The LA Times Article linked above is pretty disturbing and paints GGW founder Joe Francis as a creep at best, and is documented as actually physically restraining the journalist who wrote the article by pinning her to the hood of a car.

The article gives some interesting insight into the motivations of two of the women featured in the videos:

When I turn to the flock of pretty girls, Jillian Vangeertry, a 21-year-old student, offers me a warm smile. I feel as if I’m in a bed of kittens. Why, I ask, is she here?

“Anybody enjoys the attention. T-shirts, hats—we got all the accessories,” she says. I ask if she plans on going wild for the cameras later. She shrugs. “If you do it, you do it,” she says confidently. “You can’t complain later. It’s almost like your 15 minutes of fame.”

and

I follow Francis and his bodyguard through the crowd to find Kaitlyn Bultema. She’s dancing on a podium and leaps off at the sight of Francis. She’s wearing a skirt-and-shirt ensemble that exposes her stomach, most of her breasts and much of her bottom. I ask her why she wants to appear on “Girls Gone Wild” and she looks me in the eye and says, “I want everybody to see me because I’m hot.”

It’s then that it hits me: This is so much bigger than Francis. In a culture where cheap and portable video technology lets everyone play at stardom, and where America’s voyeuristic appetite for reality television seems insatiable, teenagers, like the ones in this club, see cameras as validation. “Most guys want to have sex with me and maybe I could meet one new guy, but if I get filmed everyone could see me,” Bultema says. “If you do this, you might get noticed by somebody—to be an actress or a model.”

I ask her why she wants to get noticed. “You want people to say, ‘Hey, I saw you.’ Everybody wants to be famous in some way. Getting famous will get me anything I want. If I walk into somebody’s house and said, ‘Give me this,’ I could have it.”

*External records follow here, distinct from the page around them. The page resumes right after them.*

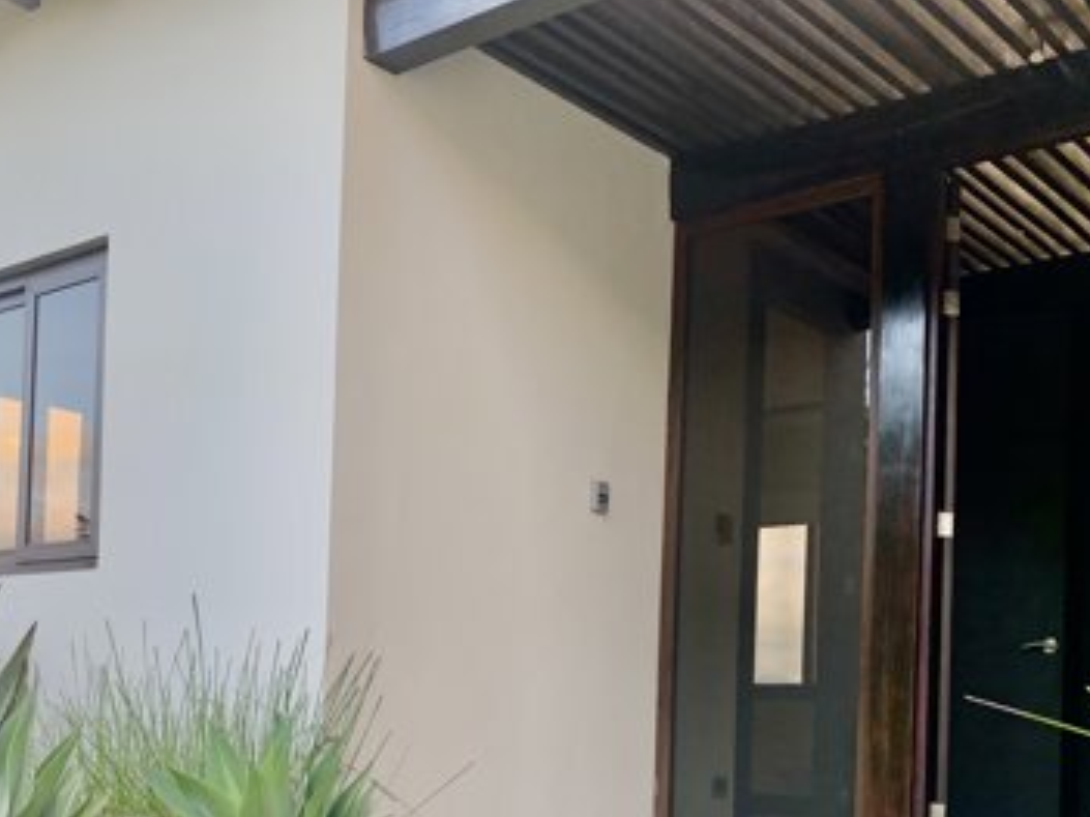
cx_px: 405
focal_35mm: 47
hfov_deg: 40.2
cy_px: 714
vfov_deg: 29.7
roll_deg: -2.3
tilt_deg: +0.0
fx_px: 1479
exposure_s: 1/122
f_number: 1.8
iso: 25
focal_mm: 4.25
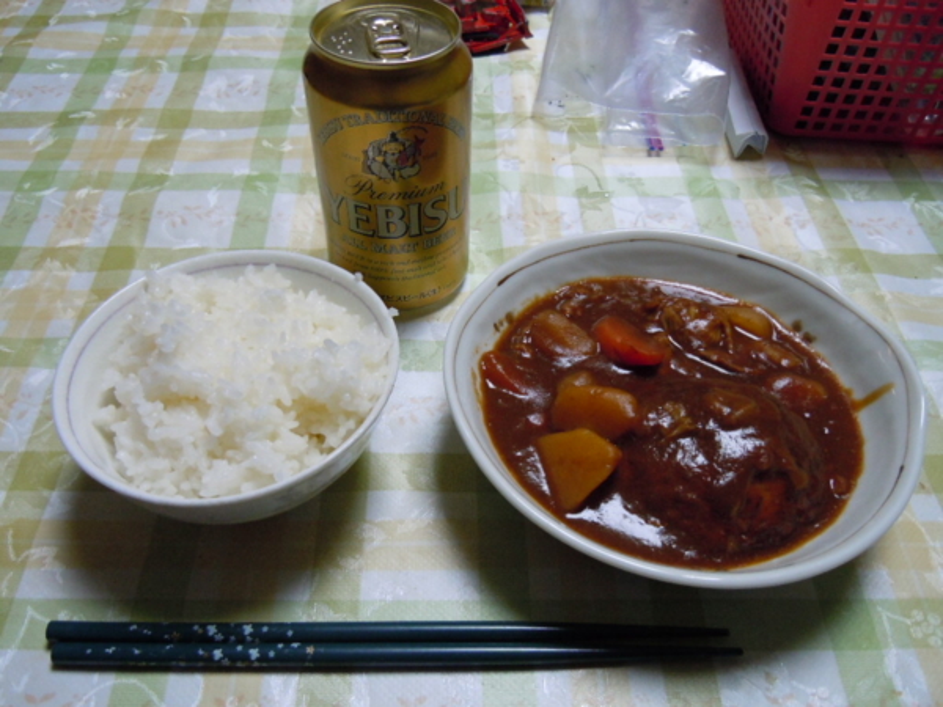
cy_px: 354
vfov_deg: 46.8
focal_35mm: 30
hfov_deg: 60.0
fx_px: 817
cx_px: 472
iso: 400
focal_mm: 5.4
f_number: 3.5
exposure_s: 1/30
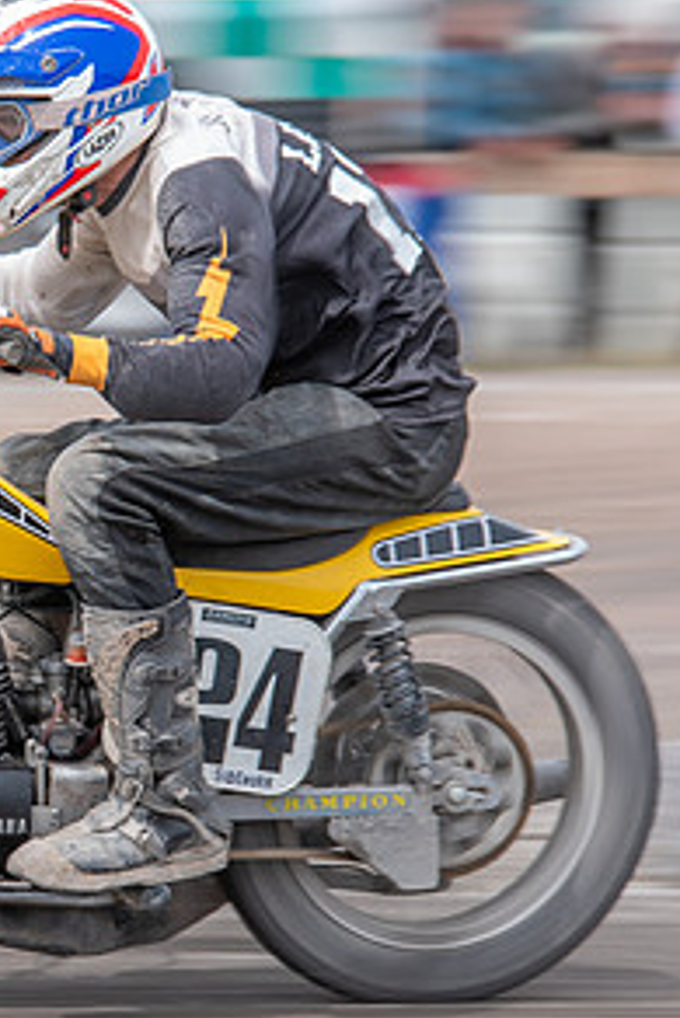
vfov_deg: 4.4
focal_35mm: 469
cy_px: 580
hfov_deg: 2.9
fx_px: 13272
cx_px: -152
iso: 200
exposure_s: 1/200
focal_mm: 200
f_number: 8
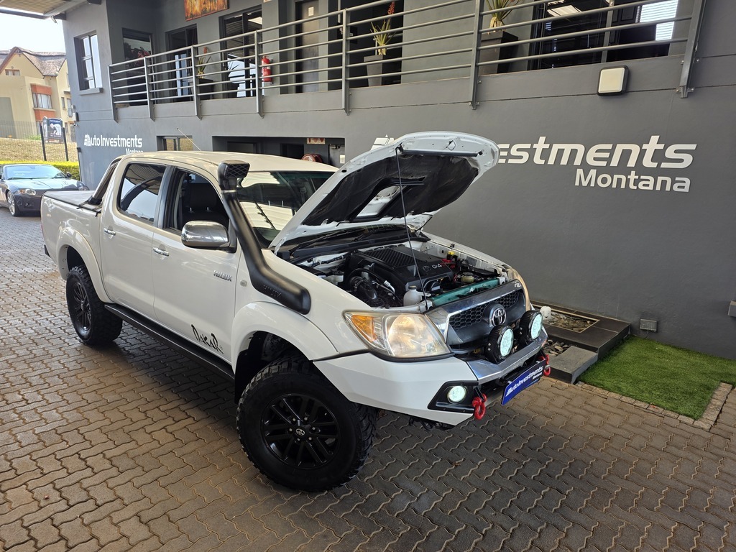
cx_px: 368
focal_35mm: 23
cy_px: 276
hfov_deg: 73.9
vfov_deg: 58.9
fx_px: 489
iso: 32
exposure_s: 1/180
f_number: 1.7
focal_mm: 6.25
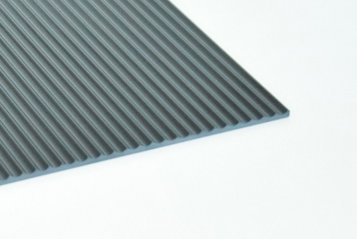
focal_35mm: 170
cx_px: -19
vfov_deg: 8.1
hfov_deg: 11.9
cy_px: 50
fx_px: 1687
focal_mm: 38
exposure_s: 1/200
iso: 6400
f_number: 4.5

though the article offers some broader social analysis:

I call Vicki Mayer, a sociologist and Tulane University assistant professor, for guidance. Mayer teaches a class on the nudity rituals that take place on New Orleans’ infamous Bourbon Street. She has studied and written about “Girls Gone Wild,” and she contends that it’s simplistic to say that Mantra takes advantage of women. “For some women this is liberating, for some women this is something they do on a goof or for a lark to show friends they can, for some it’s a way of flirting with the cameramen,” Mayer says.

Francis and his staff maintain that it’s the “girl next door” they seek out for their videos. In reality, the “Girls Gone Wild” girl is almost always slender and young, with nice teeth and very carefully groomed private parts. At the same time, Mantra recruits hard-working and attractive young men who will be able to sweet-talk women into taking their clothes off for the cameras. (Mantra has released several “Guys Gone Wild” DVDs filmed by female camera crews, but they have not sold as well.)

Mayer has studied the young cameramen, who, she says, often sign up because they hope to break into Hollywood. Usually, she says, they end up disillusioned after spending night after night with women who lose their inhibitions for a T-shirt. “As much as it would be easy to see this as a simple relationship of men treating women a certain way, there are mutual relations of exploitation. I kind of feel like both sides could be seen as exploited.”

She’s concluded that the winners are “the owners of these companies who are contracting cheap labor and free talent for a media product.”